• 課題一覧
a) 抜粋箇所では、本件道路整備事業をめぐる状況が「誠に由々しき事態」とされています。そう評価される理由を、本文に即して1～3文で説明してください。
b) 抜粋箇所のうち、「したがって、南部開発事業全体」で始まり「はならない。」と定めている。」で終わる部分を、一字一句違えずに打ち直してください。

• 抜粋箇所
○ ○ ○ ○ ○

したがって、南部開発事業全体について事業計画書が作成され、総事業費と毎年の支出額等を含めて事業計画書が議会において審議され、事業の合理性、採算性がチェックされなければならない筈である。本件道路整備事業が議会の審議を経ないで、なし崩し的に強行され町民の貴重な税金が垂れ流し的に使われることは、誠に由々しき事態である。
(ウ) 以上のとおり、南部開発事業のうち請求の趣旨2対象工事に対する支出は、地自法212条に違反し、違法である。
イ 地自法2条14項・地方財政法4条1項違反
(ア) 最少の経費と最大の効果の客観的判断基準が不明であること
地自法2条14項は、「地方公共団体は、その事務を処理するに当たっては、住民の福祉の増進に努めるとともに、最少の経費で最大の効果を挙げるようにしなければならない」と定め、また、地方財政法4条1項は、「地方公共団体の経費は、その目的を達成するための必要且つ最少の限度をこえて、これを支出してはならない。」と定めている。

○ ○ ○ ○ ○

• データ
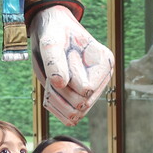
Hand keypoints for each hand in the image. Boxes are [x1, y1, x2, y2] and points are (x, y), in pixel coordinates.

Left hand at [29, 6, 113, 125]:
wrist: (51, 32)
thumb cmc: (53, 34)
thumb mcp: (50, 41)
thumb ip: (54, 60)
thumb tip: (60, 83)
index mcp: (104, 63)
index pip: (85, 89)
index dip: (67, 80)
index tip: (60, 62)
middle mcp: (103, 79)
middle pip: (81, 104)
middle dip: (59, 93)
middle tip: (49, 76)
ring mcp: (93, 92)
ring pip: (75, 115)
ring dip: (56, 103)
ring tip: (49, 84)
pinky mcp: (82, 100)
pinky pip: (70, 119)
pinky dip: (56, 110)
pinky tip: (49, 94)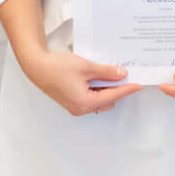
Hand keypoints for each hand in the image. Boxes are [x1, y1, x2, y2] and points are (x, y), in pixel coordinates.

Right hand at [19, 43, 137, 115]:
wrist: (36, 66)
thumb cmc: (57, 67)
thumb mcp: (86, 67)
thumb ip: (106, 72)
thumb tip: (122, 74)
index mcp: (84, 103)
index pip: (112, 97)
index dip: (126, 89)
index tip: (138, 85)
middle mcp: (80, 108)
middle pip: (107, 101)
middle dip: (117, 89)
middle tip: (125, 75)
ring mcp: (75, 106)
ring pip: (99, 100)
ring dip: (107, 89)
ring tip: (111, 73)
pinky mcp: (72, 101)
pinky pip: (90, 98)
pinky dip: (97, 88)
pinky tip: (99, 76)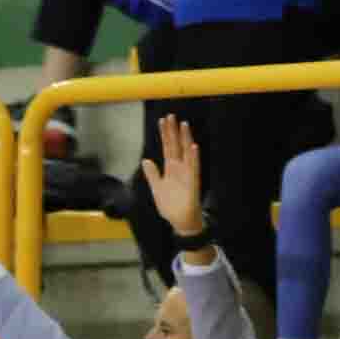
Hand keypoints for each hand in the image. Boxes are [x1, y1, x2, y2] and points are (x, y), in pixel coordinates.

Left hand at [138, 112, 206, 243]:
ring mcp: (187, 174)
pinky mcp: (193, 183)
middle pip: (176, 146)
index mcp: (171, 169)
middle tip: (171, 116)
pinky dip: (194, 158)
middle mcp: (180, 168)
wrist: (180, 222)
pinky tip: (193, 147)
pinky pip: (194, 168)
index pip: (167, 147)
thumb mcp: (157, 188)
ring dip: (185, 139)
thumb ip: (152, 174)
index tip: (162, 121)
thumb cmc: (171, 206)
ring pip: (186, 152)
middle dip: (173, 131)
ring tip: (184, 125)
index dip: (165, 135)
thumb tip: (145, 160)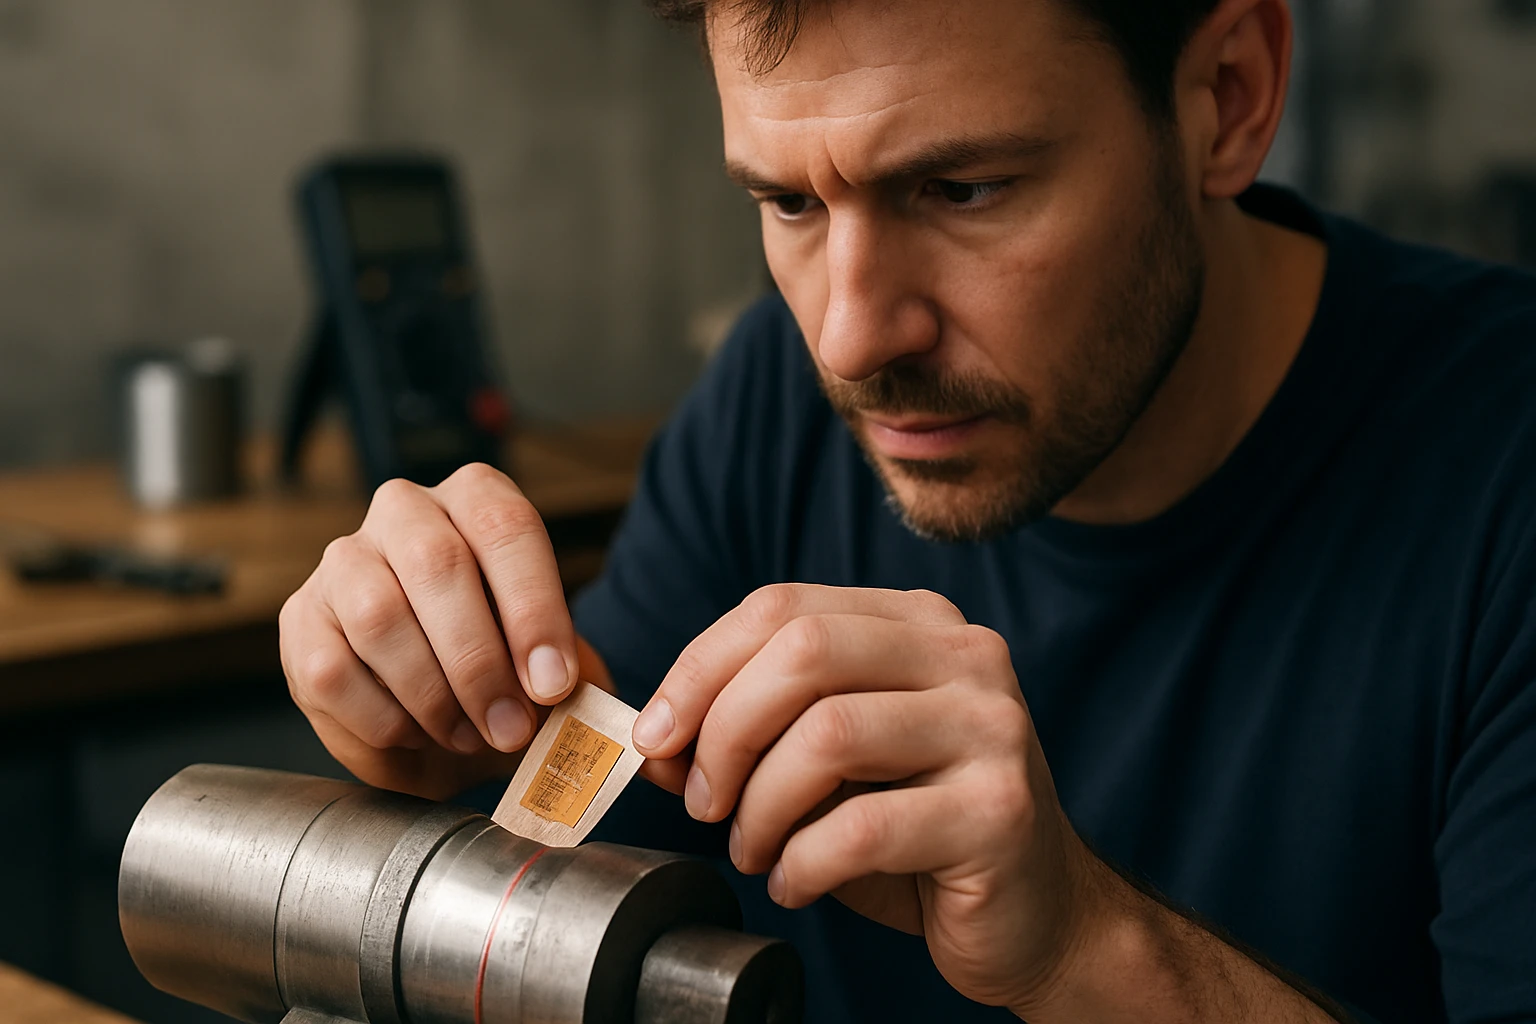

○ ○ ○ ○ ○

• 解答例
a) 本件道路整備事業が議会の審議を経ないで、なし崩し的に強行されているからです。その結果、町民の貴重な税金が垂れ流し的に使われていることが問題とされています。

b)
したがって、南部開発事業全体について事業計画書が作成され、総事業費と毎年の支出額等を含めて事業計画書が議会において審議され、事業の合理性、採算性がチェックされなければならない筈である。本件道路整備事業が議会の審議を経ないで、なし崩し的に強行され町民の貴重な税金が垂れ流し的に使われることは、誠に由々しき事態である。
(ウ) 以上のとおり、南部開発事業のうち請求の趣旨2対象工事に対する支出は、地自法212条に違反し、違法である。
イ 地自法2条14項・地方財政法4条1項違反
(ア) 最少の経費と最大の効果の客観的判断基準が不明であること
地自法2条14項は、「地方公共団体は、その事務を処理するに当たっては、住民の福祉の増進に努めるとともに、最少の経費で最大の効果を挙げるようにしなければならない」と定め、また、地方財政法4条1項は、「地方公共団体の経費は、その目的を達成するための必要且つ最少の限度をこえて、これを支出してはならない。」と定めている。